Now Zapata has a ton of space, and the distance the defender has to close is much greater. Unless he's superhuman fast he is not going to get to that ball by the time Zapata has made his cross at the edge of the box. Those precious few fractions of a second which Smith bought for Zapata are the difference here. The guy doesn't even get close as Zapata is able to calmly put the cross in.
Jaime Castrillon, while you weren't paying attention, has taken his position as a kind of "false 9" to plant the keeper, drawing defenders to him while Andre Akpan rises up and knocks in a perfect headed ball into the back of the net. Look at how much room Akpan has in this goal. Defender is much closer to Castrillon than Akpan.
Now, you're thinking "WTF, why can't Rapids play like this all the time?" The fact is, most of the time the Rapids offense is missing a crucial piece. Remember that picture of Larentowicz's cutting pass? That doesn't happen in our league games, because Larentowicz is preoccupied with a high pressing team, and trying to cover for a shaky back four who are trying to re-learn how to defend. I hate to put it all on the defense like that, but think about it.

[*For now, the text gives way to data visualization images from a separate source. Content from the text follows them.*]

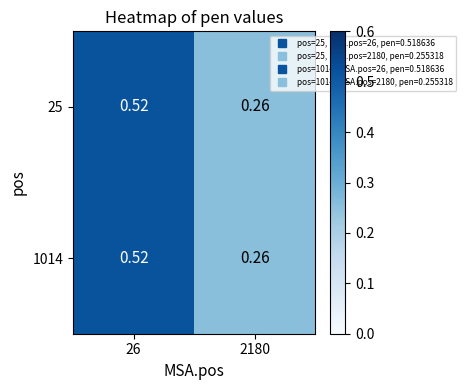

Is the value of 1014 at 2180 greater than the value of 25 at 26?

No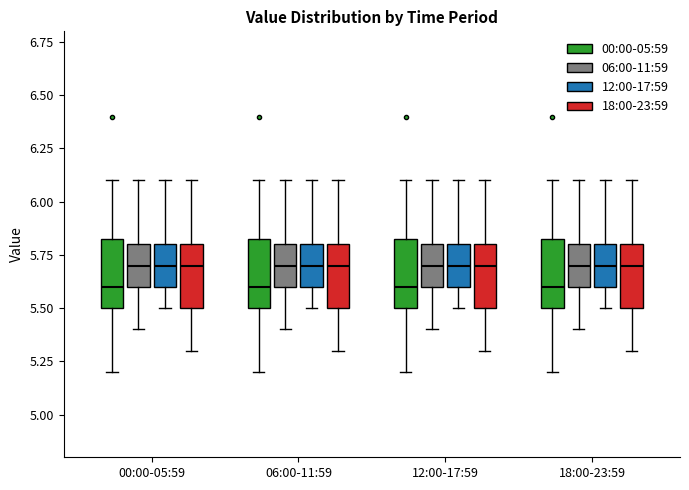

Reading left to right, transcribe this box plot: for each box, give where its median line is, the range the box spans, and where its two whiskers end, as read against the y-axis. The values are not printed on the chart, so give them approximately, as read against the axis.

00:00-05:59 (00:00-05:59): median 5.60, box 5.50 to 5.85, whiskers 5.20 to 6.10
00:00-05:59 (06:00-11:59): median 5.70, box 5.60 to 5.80, whiskers 5.40 to 6.10
00:00-05:59 (12:00-17:59): median 5.70, box 5.60 to 5.80, whiskers 5.50 to 6.10
00:00-05:59 (18:00-23:59): median 5.70, box 5.50 to 5.80, whiskers 5.30 to 6.10
06:00-11:59 (00:00-05:59): median 5.60, box 5.50 to 5.85, whiskers 5.20 to 6.10
06:00-11:59 (06:00-11:59): median 5.70, box 5.60 to 5.80, whiskers 5.40 to 6.10
06:00-11:59 (12:00-17:59): median 5.70, box 5.60 to 5.80, whiskers 5.50 to 6.10
06:00-11:59 (18:00-23:59): median 5.70, box 5.50 to 5.80, whiskers 5.30 to 6.10
12:00-17:59 (00:00-05:59): median 5.60, box 5.50 to 5.85, whiskers 5.20 to 6.10
12:00-17:59 (06:00-11:59): median 5.70, box 5.60 to 5.80, whiskers 5.40 to 6.10
12:00-17:59 (12:00-17:59): median 5.70, box 5.60 to 5.80, whiskers 5.50 to 6.10
12:00-17:59 (18:00-23:59): median 5.70, box 5.50 to 5.80, whiskers 5.30 to 6.10
18:00-23:59 (00:00-05:59): median 5.60, box 5.50 to 5.85, whiskers 5.20 to 6.10
18:00-23:59 (06:00-11:59): median 5.70, box 5.60 to 5.80, whiskers 5.40 to 6.10
18:00-23:59 (12:00-17:59): median 5.70, box 5.60 to 5.80, whiskers 5.50 to 6.10
18:00-23:59 (18:00-23:59): median 5.70, box 5.50 to 5.80, whiskers 5.30 to 6.10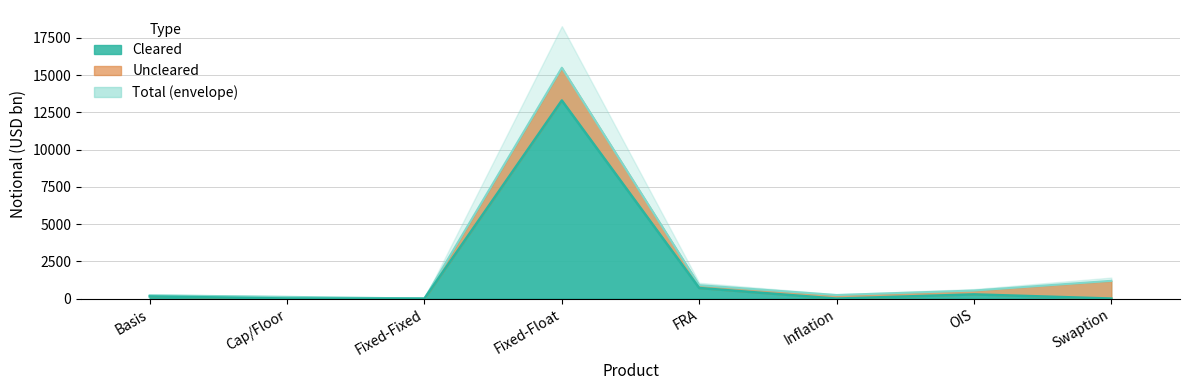

What is the label of the 2nd point from the right?

OIS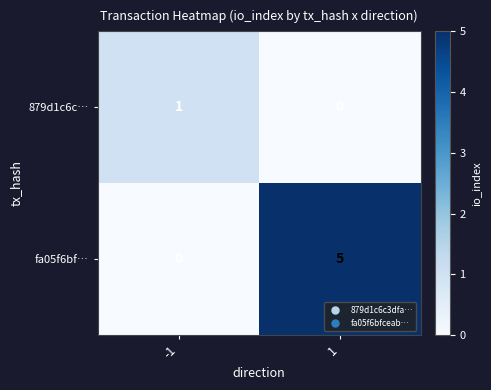

How many values in the 879d1c6c… series are below 1?

1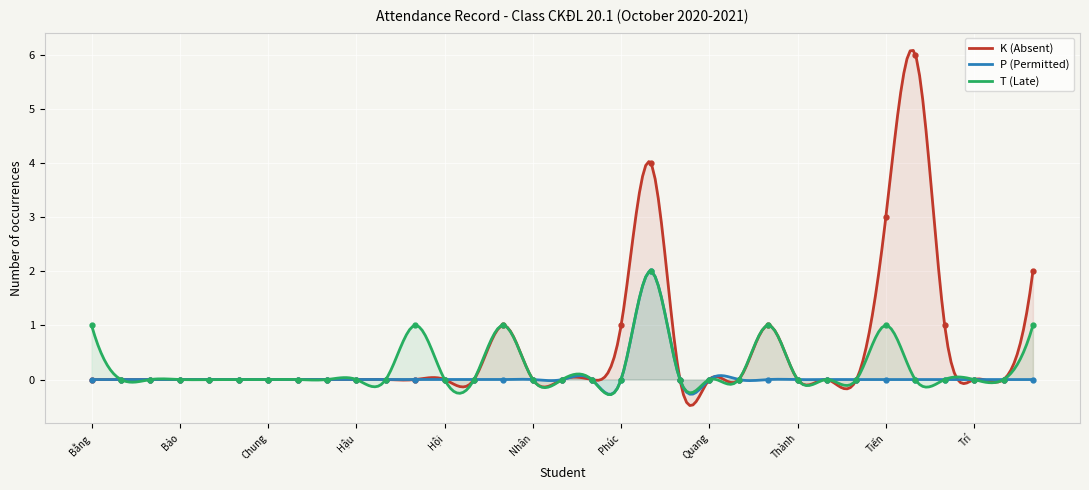

The value of K (Absent) at Từ Tấn Tiến is 6. True or false?

True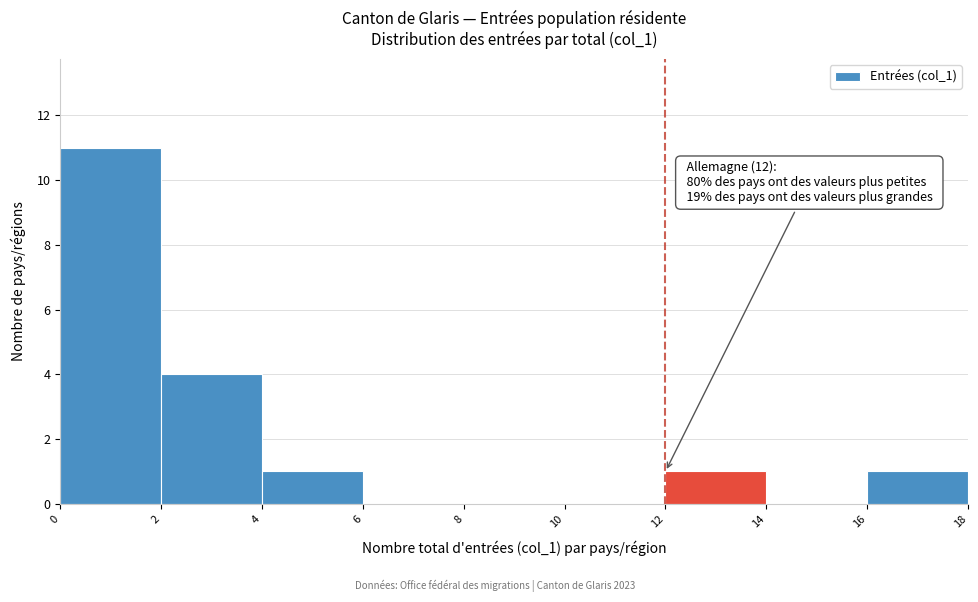

Which range on the x-axis has the tallest bar?

0 to 2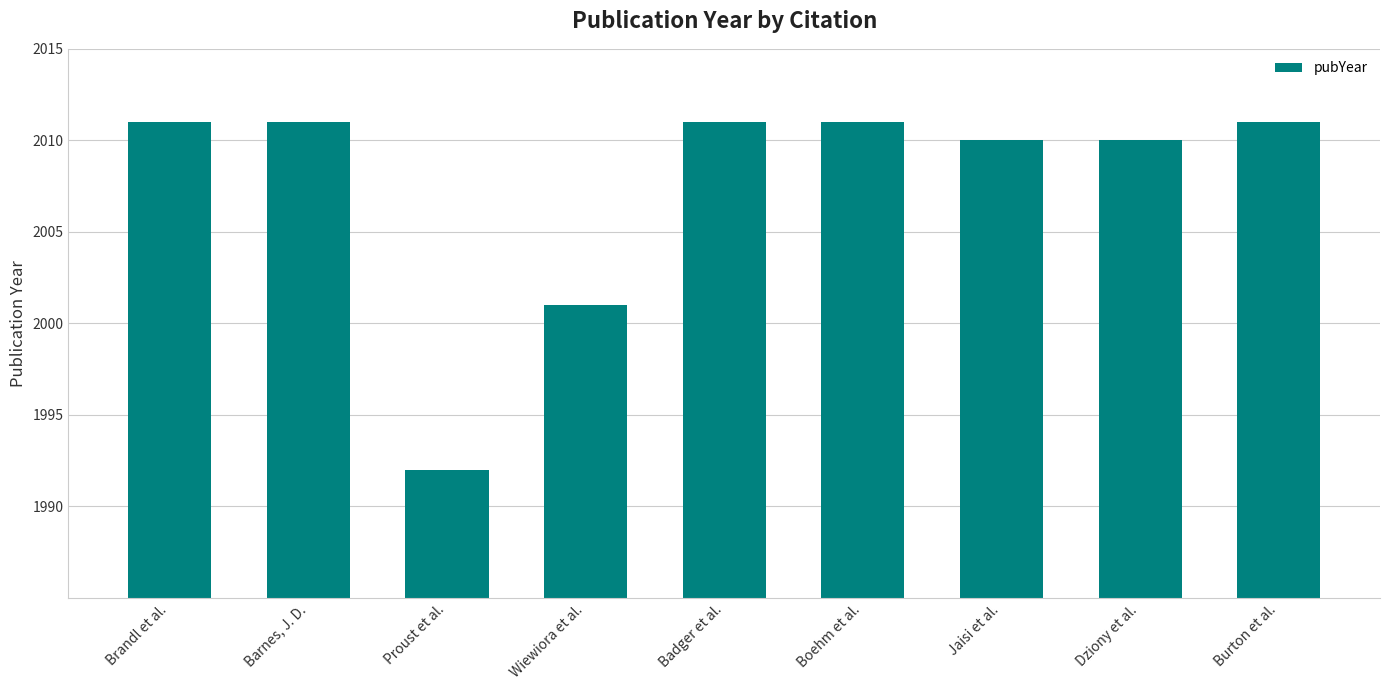

The value at Badger et al. is 1347. True or false?

False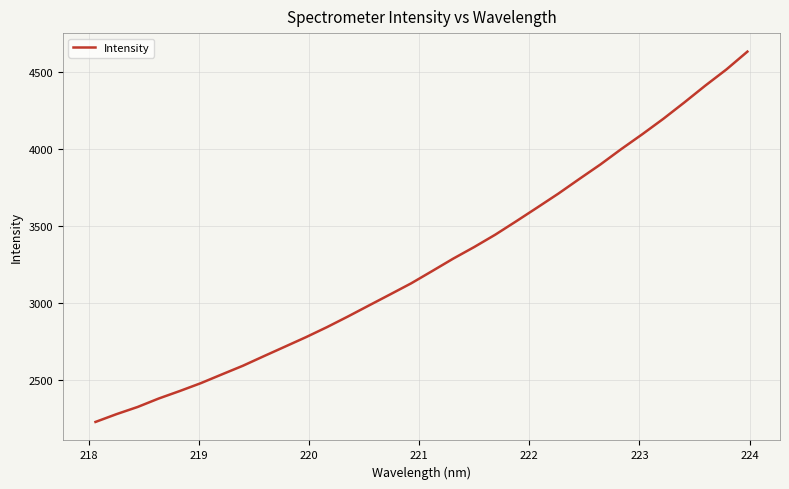

What is the difference between the maximum and minimum values?

2407.1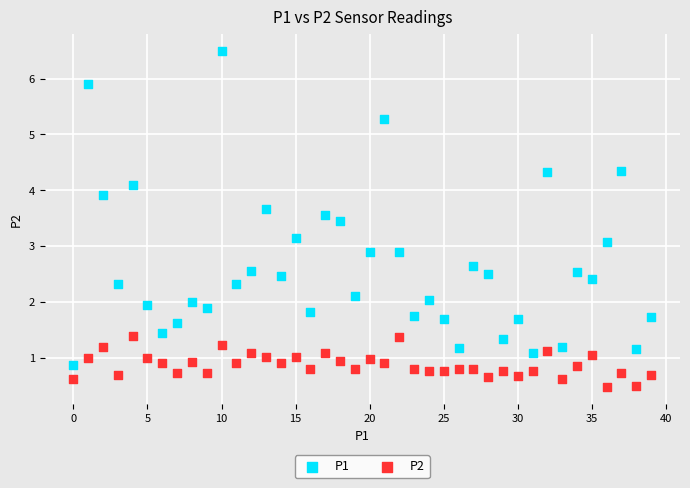

Which series reaches the minimum Y coordinate?

P2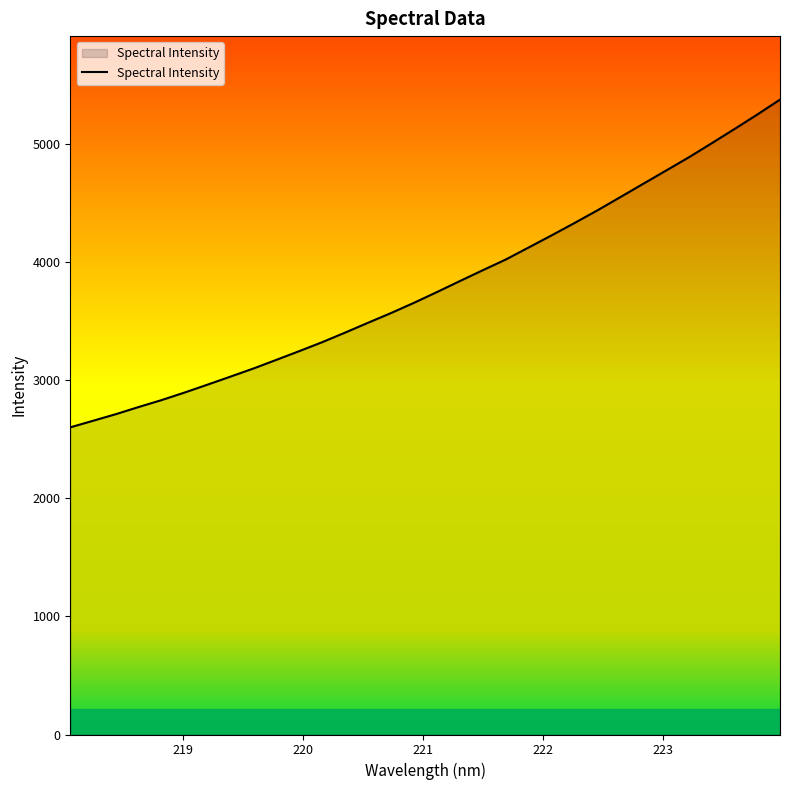

What is the maximum value shown in the chart?

5379.0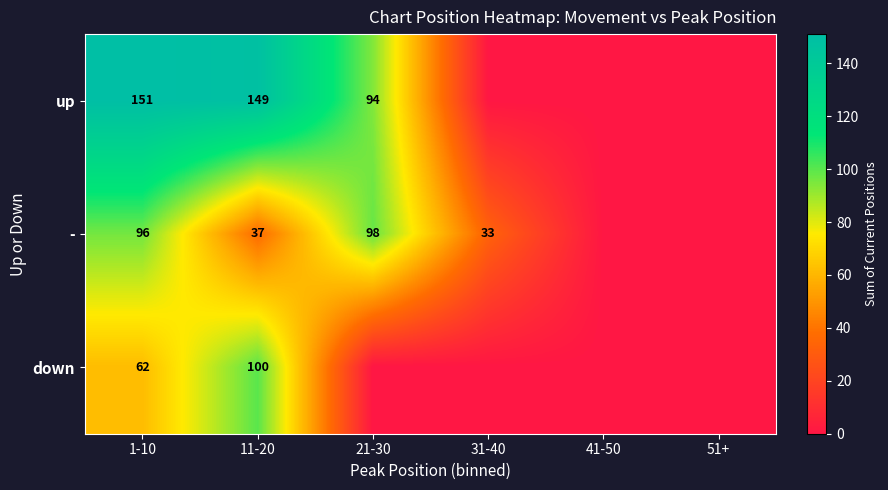

True or false: up has a value of 94 at 21-30.

True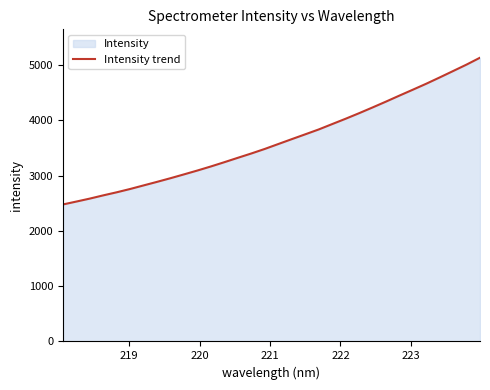

What is the maximum value shown in the chart?

5129.8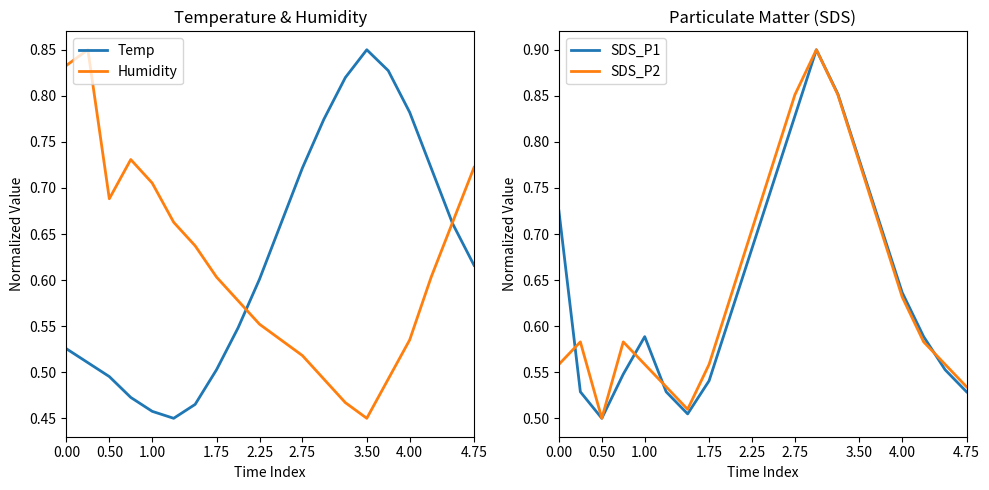

Where is Humidity nearest to the value 0?

3.50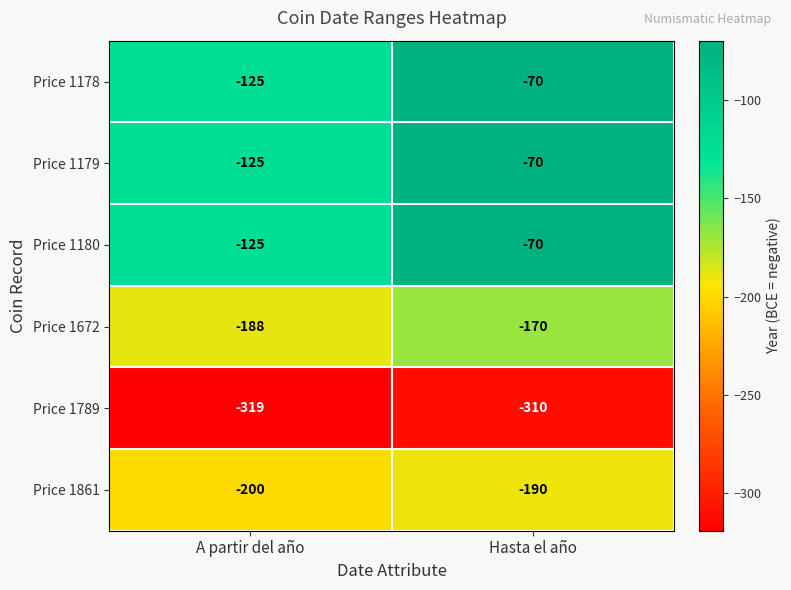

True or false: Price 1672 has a value of -105 at A partir del año.

False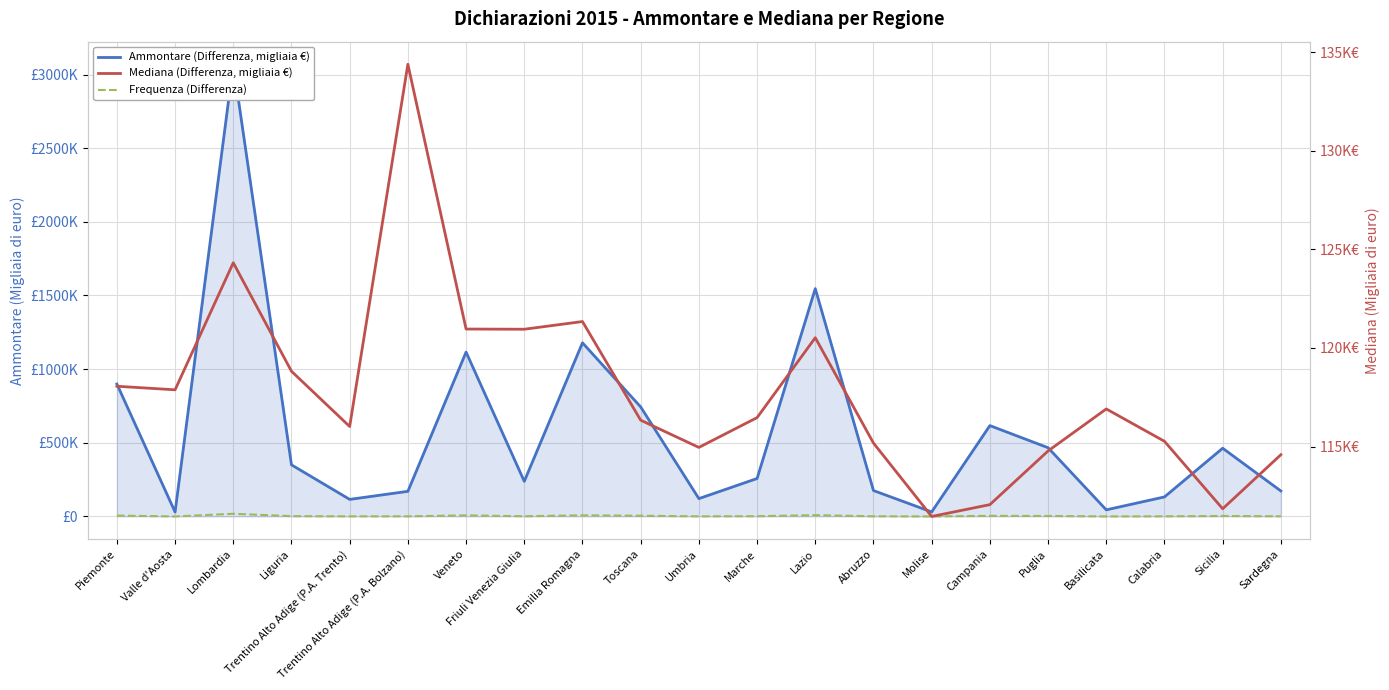

What is the difference between the Ammontare (Differenza, migliaia €) values at Basilicata and Lazio?

1501688.0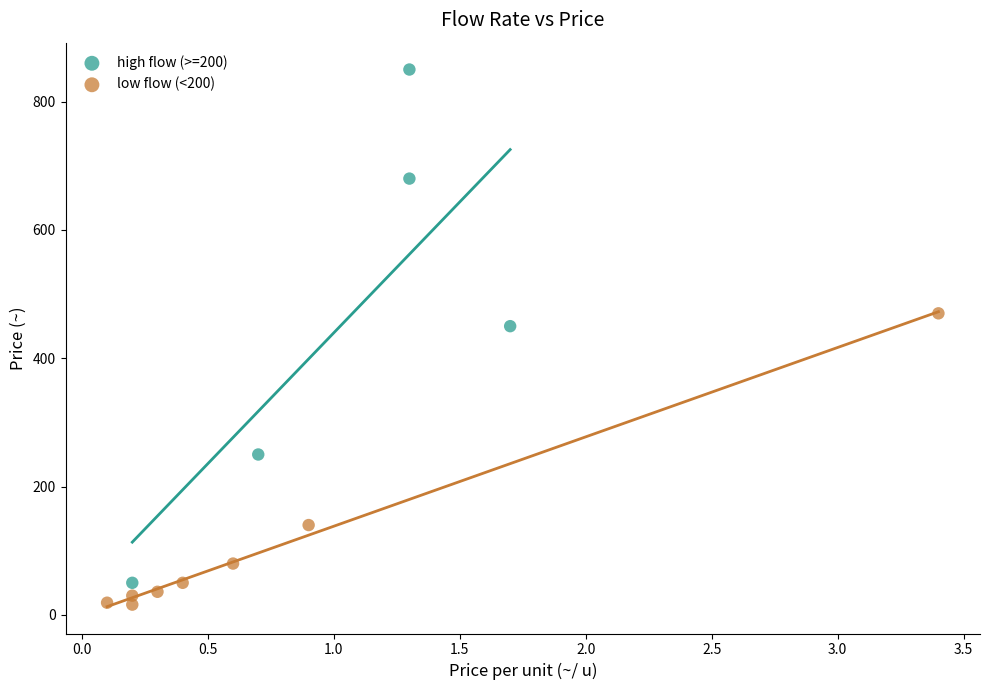

Which series has the largest Y range (max minus min)?

high flow (>=200)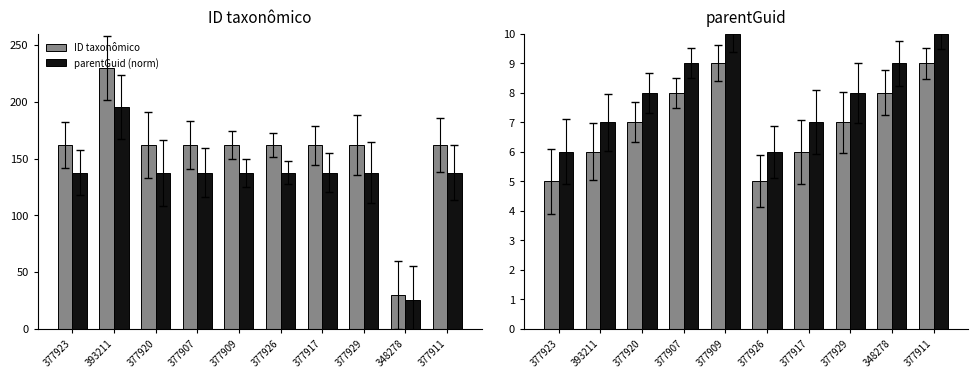

What is the difference between the parentGuid values at 377911 and 377926?

4.0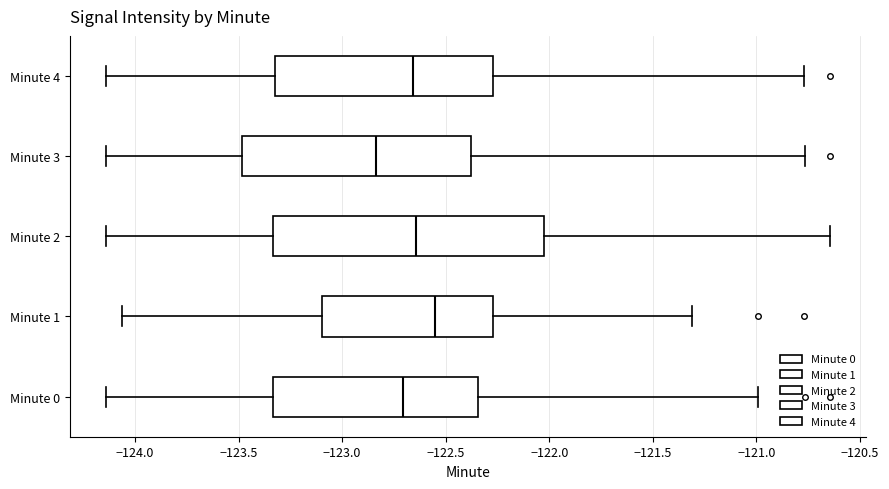

Where is the right edge of the box for Minute 4 on the x-axis? The values are not printed on the chart, so give them approximately, as read against the axis.

-122.25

If the Rapids had a confident defense that didn't make mistakes under pressure, then we could have our pivot play higher up on the pitch. This shows what the Rapids have to work with (even in their second string) and there's no doubting that this team has talent to get the job done, and that the coach is playing the guys in a style of football that is entertaining to watch.
But the problem is coming when the rubber hits the road, and I think most of that problem is in the defense, which is affecting the rest of the parts of the team. As evidenced from here, if the Rapids never had to defend, we'd be undefeated, obviously.
What I took from goals like this, and the orchestration of it, was great work from guys like Larentowicz, Smith, and Castrillon. Combining on the ball acumen, clever passing, and deceptive off the ball movement (and not more than a little bit a of a fantastic finishing touch from Akpan) the Rapids offense can make magic happen.
But all those pieces need to be there, and in league play, we've rarely seen it all come together like that. Though moments like will certainly give Rapids fans some much needed hope for the rest of this season.